### PROBLEM 1
Write out the passage of the article on the House of Daskaloski family from "The House of Daskaloski family, or" up to and including "internationally known masons.".
### PROBLEM 2
Answer the following questions from the article on the House of Daskaloski family.
(a) How many floors does the house have?
(b) In what village is the house located?
(c) What trade did the two brothers who owned the house practice?

### EXTRACT TO READ
((
- Interactive map of the House of Daskaloski family area

General information
- Status: Cultural Heritage of North Macedonia
- Type: House
- Location: Vevčani, North Macedonia
- Completed: 1910
- Owner: Daskaloski family

Technical details
- Floor count: 2

= House of Daskaloski family =

The House of Daskaloski family, or House of Daskalovci is a house in the village of Vevčani, Vevčani Municipality, North Macedonia. The house belongs to the Daskaloski family and the building is registered as a Cultural Heritage of North Macedonia.

== History ==
The house was built in 1910. It belonged to two brothers from the old Daskalovci family who were tailors, making high-quality traditional folk costumes. Their father and other brothers were internationally known masons.
))
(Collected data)
((
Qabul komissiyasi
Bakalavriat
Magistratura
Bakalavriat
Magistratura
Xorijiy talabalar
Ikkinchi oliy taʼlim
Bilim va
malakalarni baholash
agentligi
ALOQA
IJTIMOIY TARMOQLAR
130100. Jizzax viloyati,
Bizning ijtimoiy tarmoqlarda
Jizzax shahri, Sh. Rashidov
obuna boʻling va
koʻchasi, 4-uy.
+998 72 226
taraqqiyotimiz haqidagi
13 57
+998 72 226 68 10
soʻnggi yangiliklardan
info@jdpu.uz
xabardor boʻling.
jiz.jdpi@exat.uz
))
((
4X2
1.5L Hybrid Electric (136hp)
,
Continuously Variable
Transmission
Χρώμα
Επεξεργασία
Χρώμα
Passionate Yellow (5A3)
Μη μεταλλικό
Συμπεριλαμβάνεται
))
### EXERCISE OUTPUT 1
The House of Daskaloski family, or House of Daskalovci is a house in the village of Vevčani, Vevčani Municipality, North Macedonia. The house belongs to the Daskaloski family and the building is registered as a Cultural Heritage of North Macedonia.

== History ==
The house was built in 1910. It belonged to two brothers from the old Daskalovci family who were tailors, making high-quality traditional folk costumes. Their father and other brothers were internationally known masons.

### EXERCISE OUTPUT 2
(a) Two.
(b) Vevčani.
(c) They were tailors who made high-quality traditional folk costumes.